個人的には、マツダ車に対しては滑りやすい路面よりもアスファルトのハンドリングが得意だというイメージを持っている。実際にハイブリッドを除いたモデルたちは山間部をドライブすると楽しい。車を思ったとおりに扱う楽しさを大切にしている自動車メーカーだということがよくわかる。
それ故、雪道でのマツダ車の走りについては極端に言えばおざなりな4WDシステムのように感じてしまう。乗るたびに技術者に苦言を言って困らせており、1年前の雪上試乗の際にもディスカッションをした覚えがある。
しかし、今年の雪上試乗は内容が違っていた。我々はテストコース内でのカリキュラムをこなすよりも先に一般道で試乗をした。試乗車はCX-8のAWDだ。
CX-8は既報の試乗レポートでも伝えているとおり素晴らしいモデルだ。特にAWD仕様車は大きなトルクを上手く分散させており、アスファルトに対してのスタビリティは万全である。
そのトルクに対応するようにサスペンションを含めたハンドリングも調整されいるため、CX-5では感じられないドライバーと同乗者に安心感を与えるようなエッセンスが投入されている。それは、路面を丁寧に捉えるような考え方に基づいているのではないかと思うのだ。
そう考えるとCX-8でのスノードライブも変わってくるはずだ。
▲走ったコースは、雪が絶えず降っているためにソフトな圧雪路だったのでスタッドレスタイヤも性能を発揮しやすいマツダのAWDの特徴はリアにかかる動力が少ないのだが、それでも安定感は確実に増す。このとき、サスペンションのセッティングが重要となる。マツダのグッと車を平行に沈み込ませて抑えながらコーナリングする考え方はとても印象的だ。確実にグリップしていることが前提とされている。
グリップを生み出すためにはタイヤの性能もあるが、雪上では特にサスペンションのしなやかさが大切になってくる。滑りやすい路面からのインフォメーションを細かく捉えながら臨機応変にサスペンションを動かす。ドライバーからの反応が良いだけの走り一辺倒なモデルの場合、力の溜めが大きくなるため一気に破綻してしまう。

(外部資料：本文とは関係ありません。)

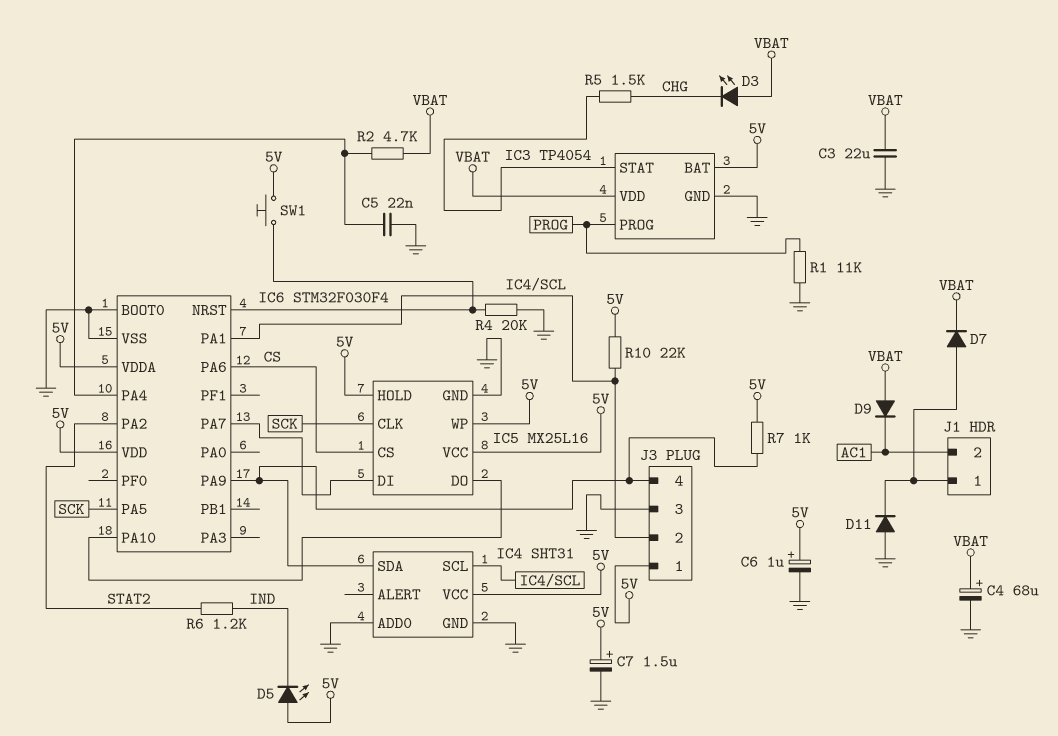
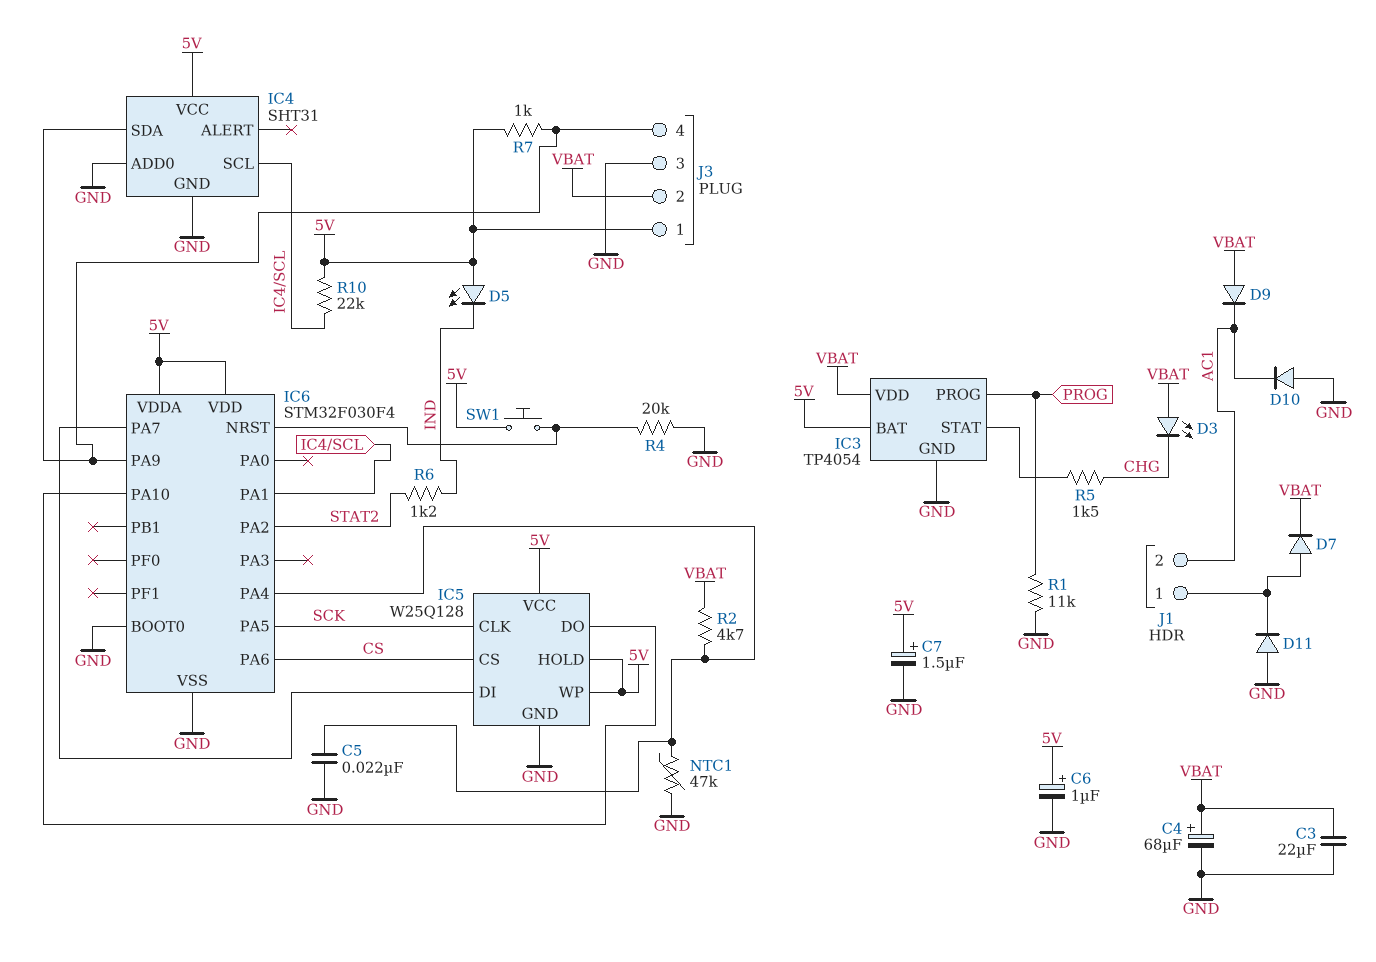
D10: none -> diode (A GND, K AC1)
IC5: MX25L16 -> W25Q128
J3 pin 2: IC4/SCL -> VBAT
NTC1: none -> 47k (GND, IC6/PA4)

そういった部分がCX-8から寛容になった。焦らないゆったりと落ち着いたサスペンションへ近づいており、静粛性も高い。雪道でドンと構えて運転できるAWDであった。
撮影のために脇道にそれると積雪は深い。軽い雪だからこそドンドン進めるがグイグイと進む感じはしない。ゆっくりとタイヤが滑りを感じとりグリップしそうな部分を模索しながら走る印象だ。本格4WDではないのだから普段はこれで十分だ。
安全、安心に走るために重要なキーワードは「躍度」
雪景色と快適な運転で試乗を終えると。テストコース内で講義が始まる。議題は「雪道を安全、安心に走るための躍度(やくど)の考え方と作り込み」である。
一般的ではなく、まるで社内の役員に説明するような難しさを伝えようとするところにマツダのマニアックさがある。コアなファンがいるのも当然だ。
躍度が大きい運転とは、簡単に言うと前後にギクシャク大きく動くような運転のことだ。雪道などでは躍度が大きいと危ない。雪国の人が雪上での運転に慣れていると感じるのは、躍度をうまくコントロールしているからなのである。
▲変化する躍度を専用のモニターで確認しながらの試乗マツダの言わんとしていることは、ドライバーの動作では補いない切れないレベルの細かいところまで車の制御により介入することで、過度な躍度が発生しないように抑えるということだ。躍度を抑えられれば、安心に思ったとおりに車を運転できるようになるということを意味している。
躍度という言い方は今までに使ったことがなかったが、車両を評価するうえで使っていた「ジャーク」という言葉が同義となる。
アクセルワークからブレーキング、ハンドリングと、雪道で上手に走ることができる車は、アスファルトではとても安全で安心なドライブをすることができる車になるというのが改めてよく理解できる試乗会であった。